Govt signs contract authorising Rocket Lab launches

  • Steven Joyce
Economic Development

The Government has today signed a contract authorising Rocket Lab’s space activities from New Zealand, Economic Development Minister Steven Joyce says.

Rocket Lab, founded by New Zealander Peter Beck, intends to start its launch operations from the Mahia Peninsula later this year. These operations will include the first commercial space launches from New Zealand.

“This contract is an important milestone in the work the Government is doing to support the development of a New Zealand-based space industry,” Mr Joyce says.

“Rocket Lab is capitalising on some of New Zealand’s advantages as an attractive location for space launches. We have clear skies, access to good launch angles, a skilled workforce and an innovation-friendly business environment.”

The contract is an interim measure to allow Rocket Lab to commence launching rockets before the Bill establishing a regulatory regime comes into force.

The Outer Space and High Altitude Activities Bill is expected to be introduced into Parliament later this month and the Government will be seeking to have it passed into law by mid-2017. The Bill facilitates the development of a space industry and its safe and secure operation that meets our international obligations, including the Technology Safeguards Agreement (TSA), recently signed with the United States.

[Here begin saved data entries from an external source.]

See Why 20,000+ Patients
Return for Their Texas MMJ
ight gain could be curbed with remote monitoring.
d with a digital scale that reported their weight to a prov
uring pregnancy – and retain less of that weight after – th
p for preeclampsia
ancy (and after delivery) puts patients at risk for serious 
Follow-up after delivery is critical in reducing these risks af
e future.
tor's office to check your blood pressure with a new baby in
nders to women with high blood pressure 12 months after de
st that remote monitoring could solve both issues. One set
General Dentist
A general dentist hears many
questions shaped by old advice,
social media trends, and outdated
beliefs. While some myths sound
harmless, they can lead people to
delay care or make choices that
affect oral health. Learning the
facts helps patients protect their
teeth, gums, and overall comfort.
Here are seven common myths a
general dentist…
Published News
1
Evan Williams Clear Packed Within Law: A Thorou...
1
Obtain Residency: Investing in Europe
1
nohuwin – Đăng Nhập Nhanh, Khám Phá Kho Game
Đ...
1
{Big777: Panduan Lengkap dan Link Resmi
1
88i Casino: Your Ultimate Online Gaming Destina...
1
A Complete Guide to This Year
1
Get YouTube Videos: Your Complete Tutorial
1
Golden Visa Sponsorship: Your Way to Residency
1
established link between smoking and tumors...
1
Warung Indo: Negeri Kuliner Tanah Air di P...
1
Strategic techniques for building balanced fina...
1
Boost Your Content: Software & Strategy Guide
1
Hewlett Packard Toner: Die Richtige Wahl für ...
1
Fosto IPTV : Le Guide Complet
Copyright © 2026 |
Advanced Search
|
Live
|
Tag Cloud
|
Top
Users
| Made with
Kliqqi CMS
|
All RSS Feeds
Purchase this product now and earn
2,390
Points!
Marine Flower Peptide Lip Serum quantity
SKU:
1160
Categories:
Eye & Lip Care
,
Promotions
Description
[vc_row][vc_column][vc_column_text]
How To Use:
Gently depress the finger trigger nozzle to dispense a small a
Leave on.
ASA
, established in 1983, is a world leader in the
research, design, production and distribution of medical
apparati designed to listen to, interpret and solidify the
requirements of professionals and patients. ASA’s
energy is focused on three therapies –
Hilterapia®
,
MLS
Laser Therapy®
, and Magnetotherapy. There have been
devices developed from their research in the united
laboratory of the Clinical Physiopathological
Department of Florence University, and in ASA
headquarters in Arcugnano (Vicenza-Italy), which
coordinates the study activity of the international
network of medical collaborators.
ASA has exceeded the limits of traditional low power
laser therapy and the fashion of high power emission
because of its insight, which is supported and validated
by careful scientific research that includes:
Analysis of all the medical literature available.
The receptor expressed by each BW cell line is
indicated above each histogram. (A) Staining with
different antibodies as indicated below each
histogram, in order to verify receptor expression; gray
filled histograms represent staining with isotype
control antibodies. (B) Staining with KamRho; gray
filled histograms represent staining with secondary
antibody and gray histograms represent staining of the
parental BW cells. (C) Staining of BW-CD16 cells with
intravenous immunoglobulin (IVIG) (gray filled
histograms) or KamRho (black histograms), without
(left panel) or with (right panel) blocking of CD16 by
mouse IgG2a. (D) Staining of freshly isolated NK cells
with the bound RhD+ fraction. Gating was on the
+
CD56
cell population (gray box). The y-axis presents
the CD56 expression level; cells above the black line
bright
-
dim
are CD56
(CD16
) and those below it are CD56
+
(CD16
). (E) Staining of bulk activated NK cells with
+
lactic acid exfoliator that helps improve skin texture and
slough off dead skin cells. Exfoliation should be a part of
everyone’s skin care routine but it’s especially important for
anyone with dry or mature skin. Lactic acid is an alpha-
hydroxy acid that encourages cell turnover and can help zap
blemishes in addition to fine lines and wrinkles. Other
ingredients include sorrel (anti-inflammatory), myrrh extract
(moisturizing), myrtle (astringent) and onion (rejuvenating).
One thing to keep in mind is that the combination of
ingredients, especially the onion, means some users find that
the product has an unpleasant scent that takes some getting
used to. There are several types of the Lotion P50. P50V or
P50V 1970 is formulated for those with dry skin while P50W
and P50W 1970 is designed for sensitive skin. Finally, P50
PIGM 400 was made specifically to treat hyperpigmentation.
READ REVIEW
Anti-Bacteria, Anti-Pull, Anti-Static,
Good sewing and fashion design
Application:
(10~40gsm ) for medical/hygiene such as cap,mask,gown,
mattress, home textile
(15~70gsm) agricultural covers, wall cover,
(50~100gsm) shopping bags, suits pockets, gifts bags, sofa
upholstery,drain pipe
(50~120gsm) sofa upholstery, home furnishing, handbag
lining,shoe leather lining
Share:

The TSA is a bilateral treaty between the New Zealand and United States Governments to enable the use and secure management of US rocket and satellite technology in New Zealand.  It allows commercial entities, including Rocket Lab, to import launch technology and satellites from the US. In terms of its broader international obligations, New Zealand is committed to the peaceful and responsible use of space.

“Rocket Lab is yet another example of our fast-growing and increasingly diverse hi-tech sector, Mr Joyce says. “From innovative software companies to agri-tech to medical technologies to now space, our technology companies by revenue now generate $16.2 billion to the New Zealand economy, employ 98,900 people, and (our top 200 technology firms) deliver $6.5 billion in exports annually.

“Rocket Lab’s leading role in developing a New Zealand space industry will provide opportunities for other entrepreneurs and businesses to realise spin-off benefits in a range of areas such as advanced materials for use in space applications.”

The contract provides the mechanism by which to authorise Rocket Lab’s space activities to be conducted from New Zealand; to manage Government’s liability under the United Nations Liability Convention, and to implement New Zealand's obligations under the TSA, enabling it to enter into force.

The contract is consistent with the draft Bill. Once the Bill becomes law, Rocket Lab will transition to the new regime and the Government can choose to terminate the contract.

Before launching, Rocket Lab needs to obtain a license from the US Federal Aviation Administration (FAA) so it can conduct its space launch activities in New Zealand.